Sec. 4. (1) The following people may bring an action against a
person who violates or is in violation of section 3:
(a) A person who meets the following criteria:
(i) Is engaged in the business of providing internet access
service to the public, owns a webpage, or owns a trademark.
(ii) Suffers ascertainable loss by a violation of section 3. An
action brought under this subparagraph may seek to recover actual
damages or $500,000.00, whichever is greater.
(b) A person other than a person described in subdivision (a)
who suffers an ascertainable loss by a violation of section 3, but
only against a person who has directly violated section 3. An
action brought under this subdivision may seek to enjoin further
violations of section 3 and to recover 3 times the amount of actual
damages or $5,000.00, per violation, whichever is greater.

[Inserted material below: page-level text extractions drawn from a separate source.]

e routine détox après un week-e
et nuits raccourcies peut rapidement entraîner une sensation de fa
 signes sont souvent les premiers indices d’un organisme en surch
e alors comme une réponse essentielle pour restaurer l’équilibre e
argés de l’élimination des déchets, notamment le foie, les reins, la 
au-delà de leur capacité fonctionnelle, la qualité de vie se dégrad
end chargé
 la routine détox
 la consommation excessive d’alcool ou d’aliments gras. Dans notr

(2) The attorney general or a county prosecuting attorney may
bring an action against a person who violates section 3 to enjoin
further violations of section 3 and to recover a civil fine of not
more than $2,500.00 per violation.
(3) In an action under this act, a court may, in addition, do
1 or more of the following:
(a) Increase the recoverable damages to an amount up to 3
times the damages otherwise recoverable under subsection (1) in
cases in which the defendant has established a pattern and practice
of violating section 3.
(b) Award costs of the suit and reasonable attorney fees to a
prevailing plaintiff.
(4) The remedies provided in this act do not preclude the
seeking of remedies, including criminal remedies, under any other
applicable provision of the law.
(5) For purposes of subsection (2), multiple violations of
section 3 resulting from any single action or conduct constitute a
single violation.
(6) No provider of an interactive computer service may be held
liable under this act for identifying, removing, or disabling
access to content that resides on an internet webpage or other
online location that the provider believes in good faith is used to
engage in a violation of this act.
Sec. 5. A violation of this act is considered to be an unfair
or deceptive act or practice affecting trade or commerce and is
subject to the penalties and remedies set forth in the Michigan
consumer protection act, 1976 PA 331, MCL 445.901 to 445.922, in
addition to the penalties and remedies set forth in this act. If
the department has reason to believe that any person has violated
any provision of this act, the attorney general, at the request of
the department, may institute a proceeding under this act.